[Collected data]
Start of Block

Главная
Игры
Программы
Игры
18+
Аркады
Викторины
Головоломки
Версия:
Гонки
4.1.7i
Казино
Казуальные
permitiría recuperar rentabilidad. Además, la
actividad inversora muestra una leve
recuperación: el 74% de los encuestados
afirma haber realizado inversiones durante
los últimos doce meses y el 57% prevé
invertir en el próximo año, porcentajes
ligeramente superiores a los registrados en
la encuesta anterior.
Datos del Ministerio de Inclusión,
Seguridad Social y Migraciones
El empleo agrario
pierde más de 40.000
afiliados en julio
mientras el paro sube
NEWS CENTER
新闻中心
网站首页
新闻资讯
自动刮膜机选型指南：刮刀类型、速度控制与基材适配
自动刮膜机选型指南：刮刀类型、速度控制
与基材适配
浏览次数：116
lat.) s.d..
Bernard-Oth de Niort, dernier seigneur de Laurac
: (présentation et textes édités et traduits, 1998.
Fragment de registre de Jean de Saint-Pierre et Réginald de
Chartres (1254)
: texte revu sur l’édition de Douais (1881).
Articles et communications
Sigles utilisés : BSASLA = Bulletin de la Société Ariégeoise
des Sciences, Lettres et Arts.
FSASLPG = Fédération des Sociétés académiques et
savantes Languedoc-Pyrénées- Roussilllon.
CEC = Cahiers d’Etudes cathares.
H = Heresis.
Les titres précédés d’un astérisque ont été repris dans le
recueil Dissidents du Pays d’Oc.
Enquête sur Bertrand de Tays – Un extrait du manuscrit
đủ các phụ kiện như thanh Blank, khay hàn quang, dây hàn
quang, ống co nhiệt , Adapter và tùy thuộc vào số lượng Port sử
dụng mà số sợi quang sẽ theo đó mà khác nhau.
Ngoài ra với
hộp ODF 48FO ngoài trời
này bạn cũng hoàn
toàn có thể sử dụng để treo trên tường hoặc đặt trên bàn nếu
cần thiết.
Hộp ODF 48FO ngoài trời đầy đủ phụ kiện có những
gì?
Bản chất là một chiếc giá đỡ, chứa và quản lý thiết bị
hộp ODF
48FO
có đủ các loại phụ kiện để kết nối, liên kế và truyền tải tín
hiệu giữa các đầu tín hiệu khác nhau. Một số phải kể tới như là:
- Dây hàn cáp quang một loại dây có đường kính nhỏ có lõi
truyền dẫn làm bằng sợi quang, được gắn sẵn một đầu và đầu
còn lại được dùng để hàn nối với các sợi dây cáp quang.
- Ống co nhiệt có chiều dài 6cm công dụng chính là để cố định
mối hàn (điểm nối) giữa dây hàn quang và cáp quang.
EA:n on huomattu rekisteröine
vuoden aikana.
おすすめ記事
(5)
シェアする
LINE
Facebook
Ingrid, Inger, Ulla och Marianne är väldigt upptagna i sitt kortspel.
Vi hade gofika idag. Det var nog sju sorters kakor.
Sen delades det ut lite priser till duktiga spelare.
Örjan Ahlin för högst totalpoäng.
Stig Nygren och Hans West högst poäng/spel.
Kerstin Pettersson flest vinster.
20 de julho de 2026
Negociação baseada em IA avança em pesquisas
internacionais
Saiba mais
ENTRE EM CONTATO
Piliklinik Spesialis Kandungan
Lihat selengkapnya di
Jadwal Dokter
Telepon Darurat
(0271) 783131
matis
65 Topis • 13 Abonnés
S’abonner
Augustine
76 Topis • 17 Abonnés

End of Block

(Required work)
Can you reproduce, word for word, every line from the start of the records through the line containing "des Sciences, Lettres et Arts.", including that line?

(The completed task)
Главная
Игры
Программы
Игры
18+
Аркады
Викторины
Головоломки
Версия:
Гонки
4.1.7i
Казино
Казуальные
permitiría recuperar rentabilidad. Además, la
actividad inversora muestra una leve
recuperación: el 74% de los encuestados
afirma haber realizado inversiones durante
los últimos doce meses y el 57% prevé
invertir en el próximo año, porcentajes
ligeramente superiores a los registrados en
la encuesta anterior.
Datos del Ministerio de Inclusión,
Seguridad Social y Migraciones
El empleo agrario
pierde más de 40.000
afiliados en julio
mientras el paro sube
NEWS CENTER
新闻中心
网站首页
新闻资讯
自动刮膜机选型指南：刮刀类型、速度控制与基材适配
自动刮膜机选型指南：刮刀类型、速度控制
与基材适配
浏览次数：116
lat.) s.d..
Bernard-Oth de Niort, dernier seigneur de Laurac
: (présentation et textes édités et traduits, 1998.
Fragment de registre de Jean de Saint-Pierre et Réginald de
Chartres (1254)
: texte revu sur l’édition de Douais (1881).
Articles et communications
Sigles utilisés : BSASLA = Bulletin de la Société Ariégeoise
des Sciences, Lettres et Arts.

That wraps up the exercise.